To do :: Would you repeat exactly the part of the listing below that runs from the line containing "новый фундамент. Можно" down to the line containing "afficher des suggestions", inclusive, and nothing else?

BEGIN Listed entries

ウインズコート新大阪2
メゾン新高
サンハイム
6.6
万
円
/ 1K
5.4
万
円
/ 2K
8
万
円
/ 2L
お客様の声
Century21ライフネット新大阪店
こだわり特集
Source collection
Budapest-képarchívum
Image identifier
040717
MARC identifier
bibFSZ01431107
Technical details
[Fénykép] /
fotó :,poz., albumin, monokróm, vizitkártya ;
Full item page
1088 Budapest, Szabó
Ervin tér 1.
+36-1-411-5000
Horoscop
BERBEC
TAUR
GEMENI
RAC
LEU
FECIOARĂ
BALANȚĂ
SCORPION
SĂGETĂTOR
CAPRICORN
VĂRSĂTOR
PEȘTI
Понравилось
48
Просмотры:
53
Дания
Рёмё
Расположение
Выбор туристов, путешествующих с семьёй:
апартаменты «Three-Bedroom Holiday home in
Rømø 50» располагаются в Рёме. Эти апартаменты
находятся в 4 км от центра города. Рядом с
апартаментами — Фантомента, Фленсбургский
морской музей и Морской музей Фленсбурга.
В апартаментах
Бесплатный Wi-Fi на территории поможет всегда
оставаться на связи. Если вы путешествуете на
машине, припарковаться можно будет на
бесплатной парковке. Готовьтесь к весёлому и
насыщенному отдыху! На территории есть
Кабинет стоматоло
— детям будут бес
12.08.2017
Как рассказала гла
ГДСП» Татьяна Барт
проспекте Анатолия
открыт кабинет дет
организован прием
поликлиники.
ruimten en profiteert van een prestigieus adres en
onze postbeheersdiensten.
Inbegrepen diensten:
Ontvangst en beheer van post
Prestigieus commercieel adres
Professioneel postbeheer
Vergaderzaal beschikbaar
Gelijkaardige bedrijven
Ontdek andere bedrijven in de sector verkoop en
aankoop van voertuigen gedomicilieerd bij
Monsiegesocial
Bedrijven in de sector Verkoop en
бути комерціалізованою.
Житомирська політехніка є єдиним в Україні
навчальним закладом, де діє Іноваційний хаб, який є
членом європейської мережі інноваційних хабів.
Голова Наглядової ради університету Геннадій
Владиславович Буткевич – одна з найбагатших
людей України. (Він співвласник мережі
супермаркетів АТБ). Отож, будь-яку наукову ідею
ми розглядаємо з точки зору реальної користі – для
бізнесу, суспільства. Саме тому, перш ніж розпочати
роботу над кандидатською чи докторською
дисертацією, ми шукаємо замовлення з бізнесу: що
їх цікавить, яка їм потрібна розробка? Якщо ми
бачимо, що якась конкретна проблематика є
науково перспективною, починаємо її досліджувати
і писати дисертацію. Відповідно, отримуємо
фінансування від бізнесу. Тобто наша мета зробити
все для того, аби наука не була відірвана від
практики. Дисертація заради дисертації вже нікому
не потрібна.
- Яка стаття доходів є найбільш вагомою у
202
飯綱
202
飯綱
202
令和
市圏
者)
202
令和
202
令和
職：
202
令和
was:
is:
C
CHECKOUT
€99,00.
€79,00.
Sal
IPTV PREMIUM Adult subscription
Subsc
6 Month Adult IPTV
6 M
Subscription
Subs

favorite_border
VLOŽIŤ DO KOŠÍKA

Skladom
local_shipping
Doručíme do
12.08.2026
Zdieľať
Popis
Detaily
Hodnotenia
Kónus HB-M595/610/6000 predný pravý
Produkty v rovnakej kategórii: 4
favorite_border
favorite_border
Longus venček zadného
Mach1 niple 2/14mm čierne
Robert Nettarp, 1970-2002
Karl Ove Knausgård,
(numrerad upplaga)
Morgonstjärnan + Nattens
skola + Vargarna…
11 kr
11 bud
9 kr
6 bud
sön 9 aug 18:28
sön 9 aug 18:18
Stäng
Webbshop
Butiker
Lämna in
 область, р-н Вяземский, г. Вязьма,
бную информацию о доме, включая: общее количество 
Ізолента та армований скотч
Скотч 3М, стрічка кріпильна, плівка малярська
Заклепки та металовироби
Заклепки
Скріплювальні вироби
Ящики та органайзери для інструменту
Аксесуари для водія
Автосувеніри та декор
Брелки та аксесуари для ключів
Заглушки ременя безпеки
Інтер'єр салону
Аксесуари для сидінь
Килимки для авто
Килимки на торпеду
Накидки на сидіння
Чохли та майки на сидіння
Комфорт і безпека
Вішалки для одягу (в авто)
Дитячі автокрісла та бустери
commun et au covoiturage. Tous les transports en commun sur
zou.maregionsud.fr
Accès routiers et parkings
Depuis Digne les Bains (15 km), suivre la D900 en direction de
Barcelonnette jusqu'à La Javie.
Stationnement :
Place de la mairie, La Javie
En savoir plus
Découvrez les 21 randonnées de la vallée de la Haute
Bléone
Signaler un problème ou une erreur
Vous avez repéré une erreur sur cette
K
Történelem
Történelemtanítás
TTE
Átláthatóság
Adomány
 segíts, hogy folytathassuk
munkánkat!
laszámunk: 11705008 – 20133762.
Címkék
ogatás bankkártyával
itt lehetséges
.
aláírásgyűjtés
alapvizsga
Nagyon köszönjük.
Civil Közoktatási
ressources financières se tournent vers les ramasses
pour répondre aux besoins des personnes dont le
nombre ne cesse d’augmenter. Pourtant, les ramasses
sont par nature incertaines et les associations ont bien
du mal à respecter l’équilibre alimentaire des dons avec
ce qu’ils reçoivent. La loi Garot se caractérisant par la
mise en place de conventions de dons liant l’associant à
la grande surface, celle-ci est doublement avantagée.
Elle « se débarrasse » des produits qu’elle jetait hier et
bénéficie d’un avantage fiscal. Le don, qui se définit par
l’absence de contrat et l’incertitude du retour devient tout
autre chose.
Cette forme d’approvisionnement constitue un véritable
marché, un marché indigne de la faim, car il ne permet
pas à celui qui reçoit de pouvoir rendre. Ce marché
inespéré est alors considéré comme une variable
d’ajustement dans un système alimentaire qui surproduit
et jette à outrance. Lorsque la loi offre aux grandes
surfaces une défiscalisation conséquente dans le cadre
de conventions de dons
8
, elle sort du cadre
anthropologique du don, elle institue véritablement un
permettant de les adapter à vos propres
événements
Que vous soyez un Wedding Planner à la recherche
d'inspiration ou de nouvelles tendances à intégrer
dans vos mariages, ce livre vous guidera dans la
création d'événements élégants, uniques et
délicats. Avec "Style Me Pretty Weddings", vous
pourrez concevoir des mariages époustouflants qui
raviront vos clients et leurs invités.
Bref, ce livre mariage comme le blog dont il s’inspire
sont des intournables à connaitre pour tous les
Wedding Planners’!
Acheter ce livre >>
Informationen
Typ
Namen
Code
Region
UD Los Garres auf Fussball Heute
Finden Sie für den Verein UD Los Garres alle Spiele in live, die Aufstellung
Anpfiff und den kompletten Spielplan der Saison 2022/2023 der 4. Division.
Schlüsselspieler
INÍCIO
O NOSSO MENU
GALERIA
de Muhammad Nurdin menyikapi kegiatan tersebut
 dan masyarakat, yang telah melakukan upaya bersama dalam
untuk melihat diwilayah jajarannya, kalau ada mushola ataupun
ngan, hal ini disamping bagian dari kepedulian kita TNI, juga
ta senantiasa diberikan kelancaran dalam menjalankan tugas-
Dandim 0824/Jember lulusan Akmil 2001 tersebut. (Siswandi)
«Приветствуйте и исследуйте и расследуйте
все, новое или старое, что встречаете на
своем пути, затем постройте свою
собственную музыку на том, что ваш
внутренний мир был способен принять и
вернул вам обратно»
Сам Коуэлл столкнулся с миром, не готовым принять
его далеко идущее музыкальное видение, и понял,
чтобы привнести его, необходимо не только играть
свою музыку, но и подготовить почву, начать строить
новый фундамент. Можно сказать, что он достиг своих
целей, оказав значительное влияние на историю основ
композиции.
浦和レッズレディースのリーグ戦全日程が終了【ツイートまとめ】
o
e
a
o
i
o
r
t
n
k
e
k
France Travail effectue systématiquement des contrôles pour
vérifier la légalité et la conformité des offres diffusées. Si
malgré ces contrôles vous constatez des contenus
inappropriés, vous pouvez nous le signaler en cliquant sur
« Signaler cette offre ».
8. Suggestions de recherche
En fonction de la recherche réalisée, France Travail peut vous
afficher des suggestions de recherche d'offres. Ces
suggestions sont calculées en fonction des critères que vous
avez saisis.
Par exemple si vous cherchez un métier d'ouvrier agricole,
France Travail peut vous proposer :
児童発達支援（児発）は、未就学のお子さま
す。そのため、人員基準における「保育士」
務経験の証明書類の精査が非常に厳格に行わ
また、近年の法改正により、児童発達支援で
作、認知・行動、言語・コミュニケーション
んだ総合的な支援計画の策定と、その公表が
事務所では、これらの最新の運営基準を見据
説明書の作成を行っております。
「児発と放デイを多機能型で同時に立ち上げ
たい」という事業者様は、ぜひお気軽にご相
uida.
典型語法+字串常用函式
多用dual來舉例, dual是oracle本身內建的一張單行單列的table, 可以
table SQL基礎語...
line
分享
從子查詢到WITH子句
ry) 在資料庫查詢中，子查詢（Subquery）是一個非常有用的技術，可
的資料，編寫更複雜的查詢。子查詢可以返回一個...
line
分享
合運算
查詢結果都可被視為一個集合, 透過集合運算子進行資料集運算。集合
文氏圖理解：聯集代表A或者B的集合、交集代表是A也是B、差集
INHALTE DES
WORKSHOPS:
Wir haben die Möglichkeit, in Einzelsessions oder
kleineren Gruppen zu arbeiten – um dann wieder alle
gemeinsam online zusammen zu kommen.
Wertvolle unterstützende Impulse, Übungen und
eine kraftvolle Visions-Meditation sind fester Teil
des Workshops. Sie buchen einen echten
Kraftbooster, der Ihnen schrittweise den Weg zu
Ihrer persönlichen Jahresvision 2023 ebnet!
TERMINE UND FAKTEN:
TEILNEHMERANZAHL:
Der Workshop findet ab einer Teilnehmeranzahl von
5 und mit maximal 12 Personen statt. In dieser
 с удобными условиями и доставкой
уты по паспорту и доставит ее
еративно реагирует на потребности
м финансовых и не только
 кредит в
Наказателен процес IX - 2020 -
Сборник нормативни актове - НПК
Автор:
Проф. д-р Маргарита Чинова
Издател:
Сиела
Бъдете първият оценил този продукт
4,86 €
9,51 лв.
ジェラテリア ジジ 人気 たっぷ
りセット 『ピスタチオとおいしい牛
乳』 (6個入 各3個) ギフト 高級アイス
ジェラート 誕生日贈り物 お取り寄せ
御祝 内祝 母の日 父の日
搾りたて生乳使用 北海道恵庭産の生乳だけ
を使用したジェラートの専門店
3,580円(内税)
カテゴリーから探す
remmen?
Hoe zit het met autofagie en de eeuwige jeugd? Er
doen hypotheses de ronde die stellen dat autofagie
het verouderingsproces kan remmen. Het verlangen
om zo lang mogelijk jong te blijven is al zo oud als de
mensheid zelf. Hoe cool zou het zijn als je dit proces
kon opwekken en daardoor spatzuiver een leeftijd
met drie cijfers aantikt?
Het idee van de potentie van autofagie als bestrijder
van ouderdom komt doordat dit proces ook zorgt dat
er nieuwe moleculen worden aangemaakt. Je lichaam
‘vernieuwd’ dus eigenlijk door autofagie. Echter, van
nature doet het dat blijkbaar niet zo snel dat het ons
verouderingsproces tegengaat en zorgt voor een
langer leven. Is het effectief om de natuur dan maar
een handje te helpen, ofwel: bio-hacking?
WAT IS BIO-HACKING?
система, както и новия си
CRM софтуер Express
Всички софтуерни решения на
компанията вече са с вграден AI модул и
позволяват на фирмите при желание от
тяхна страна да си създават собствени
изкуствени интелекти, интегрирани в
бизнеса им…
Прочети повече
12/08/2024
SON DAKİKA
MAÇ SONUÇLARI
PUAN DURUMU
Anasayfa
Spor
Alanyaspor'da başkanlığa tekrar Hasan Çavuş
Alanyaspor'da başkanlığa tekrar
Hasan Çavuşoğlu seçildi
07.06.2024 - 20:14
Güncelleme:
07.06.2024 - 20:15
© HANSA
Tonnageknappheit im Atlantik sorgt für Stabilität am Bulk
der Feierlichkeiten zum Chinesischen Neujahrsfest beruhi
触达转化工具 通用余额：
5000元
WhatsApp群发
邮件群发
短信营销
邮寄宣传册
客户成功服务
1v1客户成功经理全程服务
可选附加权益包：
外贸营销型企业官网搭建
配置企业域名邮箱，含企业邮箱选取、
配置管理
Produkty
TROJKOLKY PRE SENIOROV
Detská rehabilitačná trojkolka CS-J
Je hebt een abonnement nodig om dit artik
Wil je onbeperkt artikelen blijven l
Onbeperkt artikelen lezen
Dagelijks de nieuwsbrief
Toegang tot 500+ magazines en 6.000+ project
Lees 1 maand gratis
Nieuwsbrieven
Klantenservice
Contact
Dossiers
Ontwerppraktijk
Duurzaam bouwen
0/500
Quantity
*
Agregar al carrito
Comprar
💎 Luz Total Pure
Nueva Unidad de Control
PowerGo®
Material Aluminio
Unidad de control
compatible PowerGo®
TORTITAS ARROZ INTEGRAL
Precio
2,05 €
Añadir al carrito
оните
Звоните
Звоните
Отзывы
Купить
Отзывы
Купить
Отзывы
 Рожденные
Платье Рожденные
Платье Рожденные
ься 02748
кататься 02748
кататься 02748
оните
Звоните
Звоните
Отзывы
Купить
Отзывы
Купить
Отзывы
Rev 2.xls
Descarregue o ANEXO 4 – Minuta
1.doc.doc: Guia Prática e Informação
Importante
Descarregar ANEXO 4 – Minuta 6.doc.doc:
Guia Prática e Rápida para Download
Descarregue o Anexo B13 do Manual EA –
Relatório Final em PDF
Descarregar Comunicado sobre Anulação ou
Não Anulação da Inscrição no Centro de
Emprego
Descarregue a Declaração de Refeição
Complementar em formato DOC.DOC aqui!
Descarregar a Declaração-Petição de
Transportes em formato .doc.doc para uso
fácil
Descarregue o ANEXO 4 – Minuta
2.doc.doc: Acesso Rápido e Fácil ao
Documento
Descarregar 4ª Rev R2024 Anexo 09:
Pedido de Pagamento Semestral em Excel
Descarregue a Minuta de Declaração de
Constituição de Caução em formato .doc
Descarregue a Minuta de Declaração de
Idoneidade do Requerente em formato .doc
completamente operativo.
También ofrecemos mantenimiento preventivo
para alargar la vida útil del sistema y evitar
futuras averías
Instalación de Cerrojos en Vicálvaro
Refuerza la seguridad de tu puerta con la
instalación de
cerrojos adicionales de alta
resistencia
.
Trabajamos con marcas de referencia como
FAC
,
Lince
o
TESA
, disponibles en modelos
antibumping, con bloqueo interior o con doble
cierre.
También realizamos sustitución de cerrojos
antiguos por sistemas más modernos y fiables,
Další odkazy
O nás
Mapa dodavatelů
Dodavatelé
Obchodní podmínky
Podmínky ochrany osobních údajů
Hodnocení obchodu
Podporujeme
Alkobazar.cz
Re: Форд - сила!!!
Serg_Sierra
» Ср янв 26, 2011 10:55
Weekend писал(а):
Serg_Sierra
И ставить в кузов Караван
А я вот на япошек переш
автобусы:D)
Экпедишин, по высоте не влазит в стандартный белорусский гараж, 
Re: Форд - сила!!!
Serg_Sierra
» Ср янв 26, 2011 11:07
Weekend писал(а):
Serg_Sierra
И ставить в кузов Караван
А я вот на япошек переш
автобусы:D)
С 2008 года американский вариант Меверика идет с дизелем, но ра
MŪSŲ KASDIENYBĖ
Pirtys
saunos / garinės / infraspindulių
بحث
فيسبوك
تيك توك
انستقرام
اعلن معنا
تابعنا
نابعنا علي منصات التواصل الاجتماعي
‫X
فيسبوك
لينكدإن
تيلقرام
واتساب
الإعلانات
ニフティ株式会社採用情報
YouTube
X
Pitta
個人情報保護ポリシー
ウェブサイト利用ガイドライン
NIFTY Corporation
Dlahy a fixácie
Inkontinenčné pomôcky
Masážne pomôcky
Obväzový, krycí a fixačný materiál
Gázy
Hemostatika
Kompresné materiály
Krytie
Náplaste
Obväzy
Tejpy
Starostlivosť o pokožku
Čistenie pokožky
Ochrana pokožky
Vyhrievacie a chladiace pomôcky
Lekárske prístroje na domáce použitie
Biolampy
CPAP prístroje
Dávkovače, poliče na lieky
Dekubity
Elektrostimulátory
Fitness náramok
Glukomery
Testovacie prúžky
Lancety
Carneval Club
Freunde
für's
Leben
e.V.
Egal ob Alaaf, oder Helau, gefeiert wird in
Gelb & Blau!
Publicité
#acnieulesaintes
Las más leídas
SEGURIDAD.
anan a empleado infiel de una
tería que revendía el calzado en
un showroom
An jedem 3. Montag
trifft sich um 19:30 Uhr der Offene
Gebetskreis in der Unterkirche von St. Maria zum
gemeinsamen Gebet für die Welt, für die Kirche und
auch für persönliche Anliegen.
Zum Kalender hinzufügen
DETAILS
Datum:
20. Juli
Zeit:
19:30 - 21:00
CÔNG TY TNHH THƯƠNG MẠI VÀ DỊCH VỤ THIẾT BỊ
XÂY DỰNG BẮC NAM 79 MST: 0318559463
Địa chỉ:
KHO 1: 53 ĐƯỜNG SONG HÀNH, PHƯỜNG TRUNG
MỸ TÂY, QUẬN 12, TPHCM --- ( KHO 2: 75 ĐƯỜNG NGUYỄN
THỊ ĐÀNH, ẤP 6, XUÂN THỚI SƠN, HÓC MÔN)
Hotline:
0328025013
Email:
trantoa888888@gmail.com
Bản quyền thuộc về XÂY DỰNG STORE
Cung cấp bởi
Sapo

END Listed entries

Exercise answer ::
новый фундамент. Можно сказать, что он достиг своих
целей, оказав значительное влияние на историю основ
композиции.
浦和レッズレディースのリーグ戦全日程が終了【ツイートまとめ】
o
e
a
o
i
o
r
t
n
k
e
k
France Travail effectue systématiquement des contrôles pour
vérifier la légalité et la conformité des offres diffusées. Si
malgré ces contrôles vous constatez des contenus
inappropriés, vous pouvez nous le signaler en cliquant sur
« Signaler cette offre ».
8. Suggestions de recherche
En fonction de la recherche réalisée, France Travail peut vous
afficher des suggestions de recherche d'offres. Ces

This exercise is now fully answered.